▶ _Exercise goal_
Your answer must be an exact copy of the data, without any pictures.

▶ _Given information_

::::::::

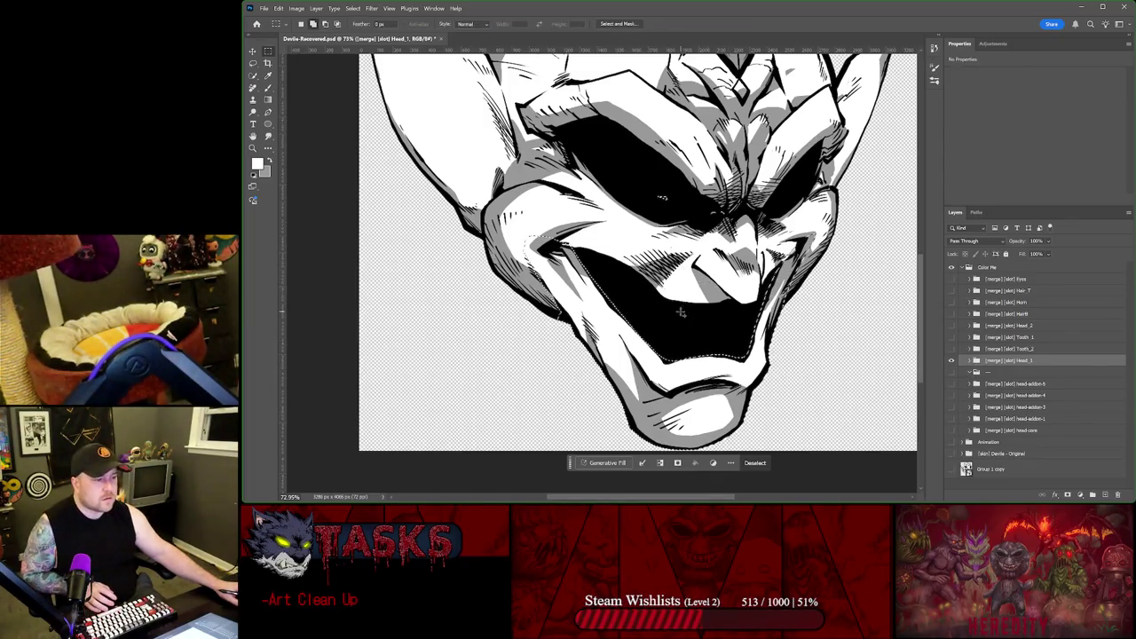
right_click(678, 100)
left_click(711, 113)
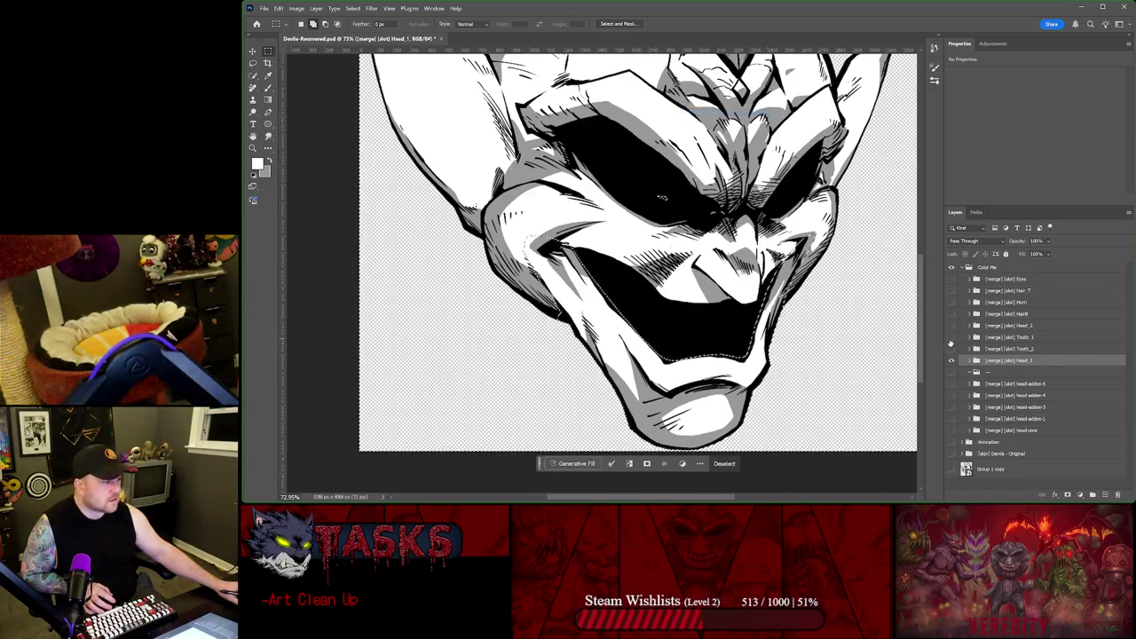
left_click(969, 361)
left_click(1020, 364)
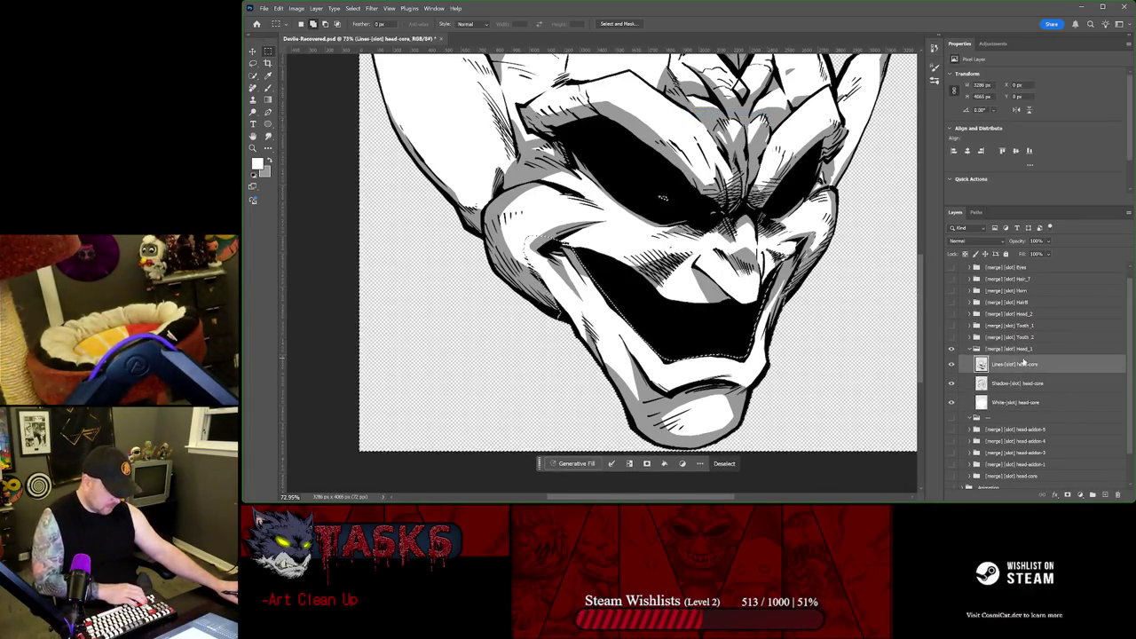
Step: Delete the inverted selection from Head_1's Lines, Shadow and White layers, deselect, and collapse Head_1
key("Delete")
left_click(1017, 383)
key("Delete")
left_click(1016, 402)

::::::::

▶ _Task result_
right_click(678, 100)
left_click(711, 113)
left_click(969, 361)
left_click(1020, 364)
Step: Delete the inverted selection from Head_1's Lines, Shadow and White layers, deselect, and collapse Head_1
key("Delete")
left_click(1017, 383)
key("Delete")
left_click(1016, 402)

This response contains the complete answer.